» **Things to do**:
(a) List every spectroscopy technique that the passage on the intraoperative brain-cancer probe says the new multimodal probe uses.
(b) Extend the passage on the intraoperative brain-cancer probe by a few sentences, beginning after its final sentence.

» **Text block**:
══════
The intraoperative probe developed in the laboratories uses the same Raman spectroscopy technology as the researchers' first-generation probe to interpret the chemical composition of the tissue examined. The new version is multimodal, also using intrinsic fluorescence spectroscopy to interpret the metabolic composition of the cells, as well as diffuse reflectance spectroscopy to analyze intrinsic tissue absorption in patients.
During recent testing on 15 brain surgery patients, sequential use of these high-sensitivity spectroscopy techniques—integrated into a single sensor coupled with a detection system, in combination with stimulating lasers, a highly sensitive camera, and a spectrometer—the surgeon benefited from molecular imaging that provided never-before-seen accuracy, with cancer detection sensitivity improved by about 10% compared with the first-generation probe.
══════
» **Entries taken from a collection**:
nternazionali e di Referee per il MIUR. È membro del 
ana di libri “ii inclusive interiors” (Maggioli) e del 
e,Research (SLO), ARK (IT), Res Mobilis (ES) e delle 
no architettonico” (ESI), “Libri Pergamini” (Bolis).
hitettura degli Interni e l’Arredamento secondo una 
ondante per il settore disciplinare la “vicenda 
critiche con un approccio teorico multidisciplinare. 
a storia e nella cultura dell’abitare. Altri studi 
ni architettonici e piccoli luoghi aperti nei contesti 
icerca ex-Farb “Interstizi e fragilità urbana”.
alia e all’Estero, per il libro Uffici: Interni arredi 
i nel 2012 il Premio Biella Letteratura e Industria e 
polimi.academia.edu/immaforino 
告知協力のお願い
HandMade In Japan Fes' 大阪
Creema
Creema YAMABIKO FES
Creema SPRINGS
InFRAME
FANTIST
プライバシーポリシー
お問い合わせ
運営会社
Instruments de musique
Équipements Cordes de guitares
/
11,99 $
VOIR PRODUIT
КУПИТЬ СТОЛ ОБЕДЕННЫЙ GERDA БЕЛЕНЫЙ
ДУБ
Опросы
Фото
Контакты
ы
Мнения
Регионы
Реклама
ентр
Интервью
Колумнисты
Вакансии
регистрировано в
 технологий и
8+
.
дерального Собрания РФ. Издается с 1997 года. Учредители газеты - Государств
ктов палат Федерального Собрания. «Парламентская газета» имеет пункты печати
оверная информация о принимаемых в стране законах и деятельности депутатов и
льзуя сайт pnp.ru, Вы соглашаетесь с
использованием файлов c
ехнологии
══════
» **Answers by task**:
(a) Raman spectroscopy; intrinsic fluorescence spectroscopy; diffuse reflectance spectroscopy

(b)
The first-generation Raman spectroscopy probe is currently the subject of a randomized controlled trial involving patients with gliomas. The study will demonstrate the clinical benefits of intraoperative probe use during brain surgery. The results will be used to establish the protocol for an upcoming clinical trial of the second-generation multimodal probe.
In 2015, Petrecca and Frédéric Leblond, Professor of Engineering Physics at Polytechnique Montréal and a research fellow at CRCHUM, created a company, ODS Medical, to commercialize the probe. They have since initiated the formal approval process with the FDA to ensure transfer of the technology to hospital settings within a few years.
Full details of the work appear in the journal Cancer Research.